- Required task 1: Reproduce the portion of the comment on cloud architecture between "This is all" and "and failure prone.", inclusive.

This is all good stuff. AWS takes a while to grok but once you do, it offers so many new possibilities.

The Aha! moment for me came when playing with SimianArmy, the wonderful Netflix OSS project and in particular, Chaos Monkey.

Rather than build redundancy into your system, build failure in and force failures early and often. This will surface architectural problems better than any whiteboard.


Also, check out boto and aws cli.



I think I saw a tweet along the lines of "don't think of EC2 instances as you would servers."

The point is, achitecting for the cloud is all about treating your infrastructure as very transient and failure prone.

Hopefully stuff doesn't fail but architecting for that gives you a much better application.

Netflix are my favourite tech company based on their open source distributed system stuff. Check out Hystrix and their circuit breaker implementation. I am going to lean on that heavily in an upcoming project such that entire application tiers can dissapear with graceful degredation.

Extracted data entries
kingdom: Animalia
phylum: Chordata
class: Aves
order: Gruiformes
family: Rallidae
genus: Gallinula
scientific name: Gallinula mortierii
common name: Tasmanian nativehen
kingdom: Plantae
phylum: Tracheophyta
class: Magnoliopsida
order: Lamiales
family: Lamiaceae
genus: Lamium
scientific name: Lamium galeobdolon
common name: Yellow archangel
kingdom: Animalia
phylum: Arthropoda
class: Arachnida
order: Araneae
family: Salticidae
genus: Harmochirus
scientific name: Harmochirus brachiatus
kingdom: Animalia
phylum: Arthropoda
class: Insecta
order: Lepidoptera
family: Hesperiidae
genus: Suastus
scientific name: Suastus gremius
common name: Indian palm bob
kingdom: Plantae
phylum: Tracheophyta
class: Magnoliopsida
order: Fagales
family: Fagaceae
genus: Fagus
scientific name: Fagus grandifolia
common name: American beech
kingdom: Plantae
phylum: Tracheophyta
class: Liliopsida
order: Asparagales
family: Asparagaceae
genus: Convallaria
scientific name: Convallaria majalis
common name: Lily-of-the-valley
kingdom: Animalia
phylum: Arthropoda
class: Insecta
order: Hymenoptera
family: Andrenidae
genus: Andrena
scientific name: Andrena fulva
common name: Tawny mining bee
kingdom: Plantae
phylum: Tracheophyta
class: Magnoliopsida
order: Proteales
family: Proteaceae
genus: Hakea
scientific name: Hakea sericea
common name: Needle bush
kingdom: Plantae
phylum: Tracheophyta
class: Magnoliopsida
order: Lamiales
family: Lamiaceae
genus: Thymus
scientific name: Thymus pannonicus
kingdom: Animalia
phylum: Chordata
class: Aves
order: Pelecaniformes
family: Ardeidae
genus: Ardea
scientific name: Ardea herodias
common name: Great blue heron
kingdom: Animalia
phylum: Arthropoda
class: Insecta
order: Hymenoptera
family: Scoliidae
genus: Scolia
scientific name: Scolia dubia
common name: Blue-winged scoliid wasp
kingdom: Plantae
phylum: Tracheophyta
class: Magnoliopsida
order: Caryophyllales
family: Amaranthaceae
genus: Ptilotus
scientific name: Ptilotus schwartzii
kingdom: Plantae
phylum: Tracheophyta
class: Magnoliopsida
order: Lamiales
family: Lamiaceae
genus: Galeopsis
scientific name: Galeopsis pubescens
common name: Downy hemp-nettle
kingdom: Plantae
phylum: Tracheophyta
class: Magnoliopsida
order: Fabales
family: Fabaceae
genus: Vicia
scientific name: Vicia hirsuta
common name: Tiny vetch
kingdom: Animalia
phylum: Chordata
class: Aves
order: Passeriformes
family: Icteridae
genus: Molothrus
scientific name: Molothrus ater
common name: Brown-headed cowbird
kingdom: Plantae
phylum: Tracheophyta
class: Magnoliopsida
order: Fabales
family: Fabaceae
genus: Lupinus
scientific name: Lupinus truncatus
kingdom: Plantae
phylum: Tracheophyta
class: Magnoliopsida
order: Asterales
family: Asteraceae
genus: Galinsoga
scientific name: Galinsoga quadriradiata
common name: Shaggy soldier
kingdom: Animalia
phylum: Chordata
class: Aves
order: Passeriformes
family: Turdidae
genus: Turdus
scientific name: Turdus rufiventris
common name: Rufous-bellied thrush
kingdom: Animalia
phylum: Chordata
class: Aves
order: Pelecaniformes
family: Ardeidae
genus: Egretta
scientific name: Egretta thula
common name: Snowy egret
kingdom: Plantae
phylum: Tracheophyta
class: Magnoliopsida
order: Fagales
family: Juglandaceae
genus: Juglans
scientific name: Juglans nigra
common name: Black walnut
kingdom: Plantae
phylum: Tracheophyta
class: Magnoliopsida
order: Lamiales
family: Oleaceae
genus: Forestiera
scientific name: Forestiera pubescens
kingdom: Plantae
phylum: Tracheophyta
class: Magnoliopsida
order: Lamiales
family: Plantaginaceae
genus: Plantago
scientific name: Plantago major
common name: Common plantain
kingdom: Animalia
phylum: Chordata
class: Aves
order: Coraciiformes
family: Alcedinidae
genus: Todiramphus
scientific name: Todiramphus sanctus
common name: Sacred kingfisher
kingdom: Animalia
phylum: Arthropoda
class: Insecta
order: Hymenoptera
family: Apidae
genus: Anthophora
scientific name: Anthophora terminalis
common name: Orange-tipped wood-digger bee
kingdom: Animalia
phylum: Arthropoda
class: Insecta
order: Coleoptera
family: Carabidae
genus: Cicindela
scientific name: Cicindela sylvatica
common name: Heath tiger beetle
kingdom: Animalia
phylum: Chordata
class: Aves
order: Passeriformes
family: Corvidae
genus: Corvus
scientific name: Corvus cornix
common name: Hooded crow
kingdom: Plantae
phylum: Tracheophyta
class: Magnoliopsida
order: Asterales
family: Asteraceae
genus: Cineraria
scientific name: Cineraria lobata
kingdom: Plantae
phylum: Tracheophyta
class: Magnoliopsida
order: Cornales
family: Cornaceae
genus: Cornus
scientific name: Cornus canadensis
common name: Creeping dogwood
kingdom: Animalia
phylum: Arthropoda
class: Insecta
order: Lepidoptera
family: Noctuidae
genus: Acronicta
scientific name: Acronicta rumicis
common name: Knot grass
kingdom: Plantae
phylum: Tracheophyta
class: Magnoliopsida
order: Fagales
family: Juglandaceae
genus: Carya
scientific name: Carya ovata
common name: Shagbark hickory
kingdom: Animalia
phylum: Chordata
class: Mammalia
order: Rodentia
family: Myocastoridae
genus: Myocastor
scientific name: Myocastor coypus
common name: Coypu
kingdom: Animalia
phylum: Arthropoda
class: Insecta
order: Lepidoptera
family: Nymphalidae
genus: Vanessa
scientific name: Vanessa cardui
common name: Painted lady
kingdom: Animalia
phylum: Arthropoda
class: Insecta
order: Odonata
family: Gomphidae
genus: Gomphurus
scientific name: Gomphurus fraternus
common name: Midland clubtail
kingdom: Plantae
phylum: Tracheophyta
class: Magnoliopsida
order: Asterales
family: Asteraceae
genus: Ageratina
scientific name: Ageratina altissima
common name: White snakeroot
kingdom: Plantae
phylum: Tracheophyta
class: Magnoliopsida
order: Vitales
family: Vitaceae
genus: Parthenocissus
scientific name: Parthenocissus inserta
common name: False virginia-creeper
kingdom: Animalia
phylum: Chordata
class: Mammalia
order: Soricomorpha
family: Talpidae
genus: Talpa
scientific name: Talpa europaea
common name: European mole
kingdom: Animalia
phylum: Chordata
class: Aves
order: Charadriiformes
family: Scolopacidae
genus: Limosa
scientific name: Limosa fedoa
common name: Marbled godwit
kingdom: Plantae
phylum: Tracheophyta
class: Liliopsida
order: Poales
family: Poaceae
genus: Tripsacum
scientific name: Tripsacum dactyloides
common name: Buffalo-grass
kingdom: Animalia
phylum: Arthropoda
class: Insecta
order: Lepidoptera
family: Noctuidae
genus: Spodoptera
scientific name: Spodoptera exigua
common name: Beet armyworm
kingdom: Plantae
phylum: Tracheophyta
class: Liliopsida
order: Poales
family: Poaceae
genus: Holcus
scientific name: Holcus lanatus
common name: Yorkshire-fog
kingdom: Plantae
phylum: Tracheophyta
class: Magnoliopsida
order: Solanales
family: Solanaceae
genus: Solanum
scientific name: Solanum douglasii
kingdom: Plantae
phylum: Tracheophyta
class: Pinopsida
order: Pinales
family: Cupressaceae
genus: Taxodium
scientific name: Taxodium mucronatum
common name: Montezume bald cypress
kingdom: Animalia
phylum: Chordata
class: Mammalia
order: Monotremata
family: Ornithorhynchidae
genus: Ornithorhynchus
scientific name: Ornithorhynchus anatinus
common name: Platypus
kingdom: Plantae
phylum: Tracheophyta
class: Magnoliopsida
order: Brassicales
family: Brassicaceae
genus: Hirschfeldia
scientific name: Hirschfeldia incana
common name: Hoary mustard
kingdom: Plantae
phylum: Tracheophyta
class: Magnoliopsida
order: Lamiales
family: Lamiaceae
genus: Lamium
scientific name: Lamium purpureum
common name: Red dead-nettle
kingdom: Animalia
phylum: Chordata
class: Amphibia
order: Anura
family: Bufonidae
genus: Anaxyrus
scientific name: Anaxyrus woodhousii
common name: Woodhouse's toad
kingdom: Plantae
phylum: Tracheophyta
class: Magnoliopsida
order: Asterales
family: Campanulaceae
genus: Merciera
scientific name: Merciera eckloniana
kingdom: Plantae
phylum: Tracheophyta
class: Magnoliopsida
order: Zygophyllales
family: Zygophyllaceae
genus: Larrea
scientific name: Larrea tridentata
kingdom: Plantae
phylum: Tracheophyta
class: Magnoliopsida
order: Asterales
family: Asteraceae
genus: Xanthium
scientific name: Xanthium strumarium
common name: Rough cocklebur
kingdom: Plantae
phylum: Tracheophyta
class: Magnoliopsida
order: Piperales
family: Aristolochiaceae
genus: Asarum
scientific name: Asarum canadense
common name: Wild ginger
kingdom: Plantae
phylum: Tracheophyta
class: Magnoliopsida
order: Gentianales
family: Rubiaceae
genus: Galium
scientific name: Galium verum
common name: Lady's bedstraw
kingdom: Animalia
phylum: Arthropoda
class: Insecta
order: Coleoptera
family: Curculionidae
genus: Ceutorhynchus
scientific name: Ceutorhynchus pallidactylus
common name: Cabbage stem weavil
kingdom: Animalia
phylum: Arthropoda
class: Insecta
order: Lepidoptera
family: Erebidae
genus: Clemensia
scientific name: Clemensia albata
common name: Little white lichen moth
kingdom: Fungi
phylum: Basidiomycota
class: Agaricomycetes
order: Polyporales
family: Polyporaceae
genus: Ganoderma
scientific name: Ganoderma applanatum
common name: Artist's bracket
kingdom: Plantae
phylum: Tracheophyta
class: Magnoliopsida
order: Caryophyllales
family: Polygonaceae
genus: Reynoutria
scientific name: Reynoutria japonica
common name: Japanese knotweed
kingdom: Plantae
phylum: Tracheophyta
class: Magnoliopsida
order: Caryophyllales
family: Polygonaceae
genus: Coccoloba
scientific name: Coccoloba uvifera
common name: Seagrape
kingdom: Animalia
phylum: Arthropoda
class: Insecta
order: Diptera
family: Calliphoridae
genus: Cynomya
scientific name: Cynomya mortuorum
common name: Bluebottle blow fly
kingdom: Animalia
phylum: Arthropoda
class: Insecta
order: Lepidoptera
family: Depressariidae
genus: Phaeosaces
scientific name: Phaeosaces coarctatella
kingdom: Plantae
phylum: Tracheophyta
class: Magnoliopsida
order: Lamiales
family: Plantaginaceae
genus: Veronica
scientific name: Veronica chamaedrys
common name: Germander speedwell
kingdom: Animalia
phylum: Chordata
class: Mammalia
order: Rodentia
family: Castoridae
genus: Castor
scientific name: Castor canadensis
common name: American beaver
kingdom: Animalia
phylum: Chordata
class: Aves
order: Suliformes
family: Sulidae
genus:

- Required task 2: Edit the entries between the lines holding "order: Proteales" and "scientific name: Thymus pannonicus", inclusive, so that "common name" becomes "vernacular name" and everything else stays unchanged. Return only those lines.

- Exercise answer 1:
This is all good stuff. AWS takes a while to grok but once you do, it offers so many new possibilities.

The Aha! moment for me came when playing with SimianArmy, the wonderful Netflix OSS project and in particular, Chaos Monkey.

Rather than build redundancy into your system, build failure in and force failures early and often. This will surface architectural problems better than any whiteboard.


Also, check out boto and aws cli.



I think I saw a tweet along the lines of "don't think of EC2 instances as you would servers."

The point is, achitecting for the cloud is all about treating your infrastructure as very transient and failure prone.

- Exercise answer 2:
order: Proteales
family: Proteaceae
genus: Hakea
scientific name: Hakea sericea
vernacular name: Needle bush
kingdom: Plantae
phylum: Tracheophyta
class: Magnoliopsida
order: Lamiales
family: Lamiaceae
genus: Thymus
scientific name: Thymus pannonicus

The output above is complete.